My teacher assigns too much work

[john84]

So my teacher handed out a practice test in preperation for our test tomorrow, and I understand a majority of the problems, but need help with a few problems. Any help would be greatly appreciated.

1. A mass m is attached to a light string of length R, and the other end of the string is attached to a fixed point above, making a pendulum. The mass is pulled out to the side so the string makes an angle (theta) with the vertical
http://img141.imageshack.us/img141/232/circleqq9.jpg
a. If the mass is released in this position, what is the tension in the string immediately after the release? (I got that T=mgcos(theta). )
b. If the mass is released in this position, what is the tension in the string at the moment when the mass passes through the bottom of the swing? (No idea)
c. Instead of being released from rest, the mass is given an initial speed tangent to the circle downwards (SE in the diagram). Find the minimum value of v so that the mass travels in a complete vertical circle of radius R (No idea whatsoever)

2.A special spring is constructed in which the restoring force is in the opposite direction to the displacement, but is proportional to the cube of the displacement; ie, F=-kx^3

This spring is placed on a horizontal frictionless surface. One end of the spring is fixed, and the other end is fastened to a mass M. The mass is moved so that the spring is stretched a distance A and then released. Determine each of the following in terms of k, A, and M.
a. The potential energy in the spring at the instant the mass is released. (U=((KA^4)/4)
b.The maximum speed of the mass (square root ((KA^4)/2M))
c. The displacement of the mass at the point where the potential energy of the spring and the kinetic energy of the mass are equal (Once again, no idea)

3. I've got this problem down and don't need any help, although I'll post it if anyone's interested.

Again, thanks for any help at all.

 

[Zorodius]

c. The displacement of the mass at the point where the potential energy of the spring and the kinetic energy of the mass are equal (Once again, no idea)

you're almost there. The potential energy at an arbitrary x is 1/4 kx^4. The potential energy lost between that position and the initial position is equal to the kinetic energy gained, and since it was released from rest, the initial kinetic energy was zero.

So, K = U0 - U kinetic energy is the difference between U initial and U(x)

and you want to solve for:

U = K
U = U0 - U
2U = U0

1/2 kx^4 = 1/4 ka^4
x^4 = 1/2 a^4

x = + or - a * the fourth root of 1/2

I hope that's right

 

[john84]

Wow. Thank you so much, I finally get it. I just reached that point where everything clicks and I understand the problem better now. Thank you very much. Anyone else?

 

[Astronuc]

The pendulum problem is the basis of the Charpy impact test, so it is a rather practical problem.

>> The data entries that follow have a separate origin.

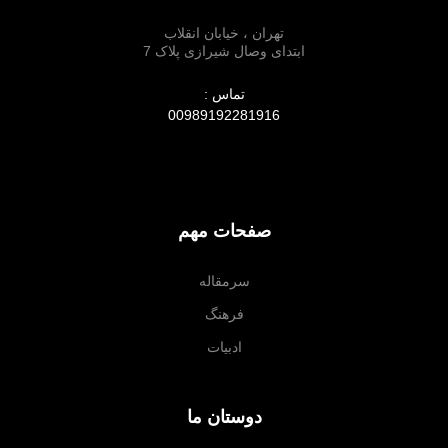
تهران ، خیابان انقلاب
ابتدای وصال شیرازی پلاک 7
تماس :
00989192281916
صفحات مهم
سرمقاله
فرهنگ
ادبیات
دوستان ما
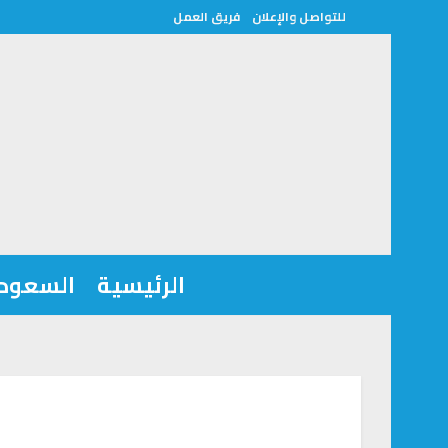
للتواصل والإعلان
فريق العمل
الرئيسية
السعودي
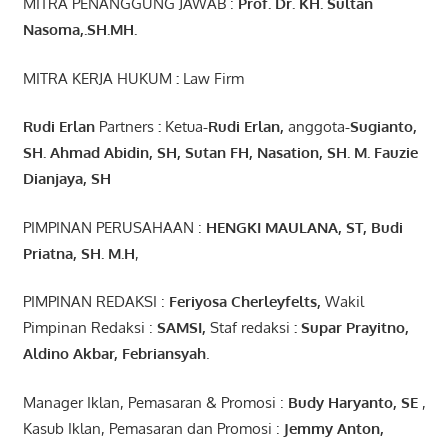
MITRA PENANGGUNG JAWAB :
Prof. Dr. KH. Sultan
Nasoma,.SH.MH.
MITRA KERJA HUKUM
:
Law Firm
Rudi Erlan
Partners
:
Ketua
-Rudi
Erlan
,
anggota
-Sugianto
,
SH. Ahmad
Abidin
, SH,
Sutan
FH,
Nasation
, SH. M.
Fauzie
Dianjaya
, SH
PIMPINAN PERUSAHAAN :
HENGKI MAULANA, ST
, Budi
Pr
iatna
, SH
. M.H
,
PIMPINAN REDAKSI :
Feriyosa Cherleyfelts,
Wakil
Pimpinan Redaksi :
SAMSI,
Staf redaksi
: Supar Prayitno,
Aldino Akbar, Febriansyah
.
Manager Iklan, Pemasaran & Promosi :
Budy Haryanto, SE
,
Kasub Iklan, Pemasaran dan Promosi :
Jemmy Anton
,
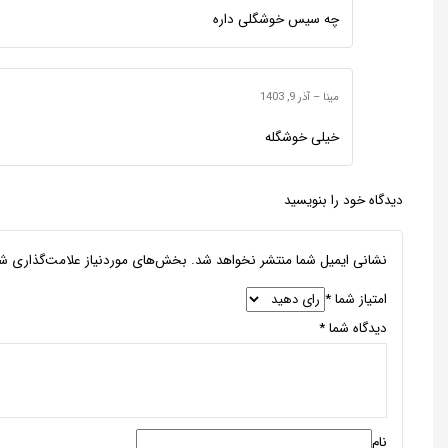
چه سیس خوشگلی داره
مینا
–
آذر 9, 1403
خیلی خوشگله
دیدگاه خود را بنویسید
نشانی ایمیل شما منتشر نخواهد شد.
بخش‌های موردنیاز علامت‌گذاری شد
امتیاز شما
*
دیدگاه شما
*
نام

T = mg cos \theta is correct.

b. If the mass is released in this position, what is the tension in the string at the moment when the mass passes through the bottom of the swing?

Well there is the weight and there is the centripetal force since the pendulum is moving.

Assuming that the string has negligible mass, we are only interested in the change in elevation of the mass, i.e. the change in gravitational potential energy between the starting elevation and the bottom of the arc. The bottom of the arc is at R from the pivot and the starting distance below the pivot is simply R cos \theta.

c. In order for the mass to go half way around, it must increase in elevation by D = 2R from the bottom of the arc. What velocity would be needed to have the kinetic energy equivalent to the change in gravitational potential energy associated with a change in elevation of 2R?